Reading Experiments. A New Materiality of Language in Contemporary Finnish Poetry.
How does the expressional experimentation common to contemporary poetics alter the way readers perceive the meanings of a poem? In other words, how should the reader react to the ”new” in new poetry? For if – as the word ”new” seems to imply – something has radically changed in the way poetical texts confront the world, shouldn’t the reader also modify hers/his approach towards the texts?
Finnish poetry of late 20th century has been dominated by a notion of autonomous, modernist trope. Under the modernist regime, images, conceits, similitudes and metaphors have defined not only the way in which poetry is written, but also the ways in which poetry is read, analyzed and interpreted. The experimental practices of the new poetry in the 21st century have questioned the representational autonomy of the modernist image. The poetical experimentation has been defined, from a readers’ point of view, as breaking up of both a single voice and the overall coherence of a (modernist) poetic text.
One possible and – especially in the contexts of the new forms of expression that have emerged in Finnish 21st century poetry, e.g. in the works of Harry Salmenniemi and Henriikka Tavi – relevant approach is to stress the materiality of language as a starting point of a literary analysis. The notion of language as primarily material defies and questions the dictatorship of representation, the unparallel power of image as a path or a window to sublime meanings.
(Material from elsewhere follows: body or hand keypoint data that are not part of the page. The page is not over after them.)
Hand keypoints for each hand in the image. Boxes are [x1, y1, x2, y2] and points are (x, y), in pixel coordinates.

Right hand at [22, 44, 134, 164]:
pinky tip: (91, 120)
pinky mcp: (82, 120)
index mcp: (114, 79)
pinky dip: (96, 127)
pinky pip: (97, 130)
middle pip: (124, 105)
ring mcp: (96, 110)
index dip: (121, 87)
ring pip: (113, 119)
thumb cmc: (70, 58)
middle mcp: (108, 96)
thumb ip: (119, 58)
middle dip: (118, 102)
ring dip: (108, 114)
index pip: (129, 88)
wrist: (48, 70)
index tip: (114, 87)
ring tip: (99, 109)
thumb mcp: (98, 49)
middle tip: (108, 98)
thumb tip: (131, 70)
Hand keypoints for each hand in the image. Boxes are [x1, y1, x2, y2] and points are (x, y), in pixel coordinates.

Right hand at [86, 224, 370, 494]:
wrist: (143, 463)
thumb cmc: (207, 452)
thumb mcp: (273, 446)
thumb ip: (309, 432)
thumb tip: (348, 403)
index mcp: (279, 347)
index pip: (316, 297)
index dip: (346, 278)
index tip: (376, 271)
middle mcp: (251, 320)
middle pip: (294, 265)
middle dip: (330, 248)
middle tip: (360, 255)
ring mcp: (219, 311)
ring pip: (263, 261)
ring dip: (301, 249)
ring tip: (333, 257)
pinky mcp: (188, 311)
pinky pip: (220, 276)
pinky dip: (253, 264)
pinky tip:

When framed within the context of new materialist (art) philosophy, the material language of the new poetry is conceived no longer as a means of representation (tropes), but as a plane or field of intensifications, affects and the sensational, transformative relationship between the reader-subject and the text-object. Poetic language transforms from figurative to figural, as the term introduced by Gilles Deleuze suggests.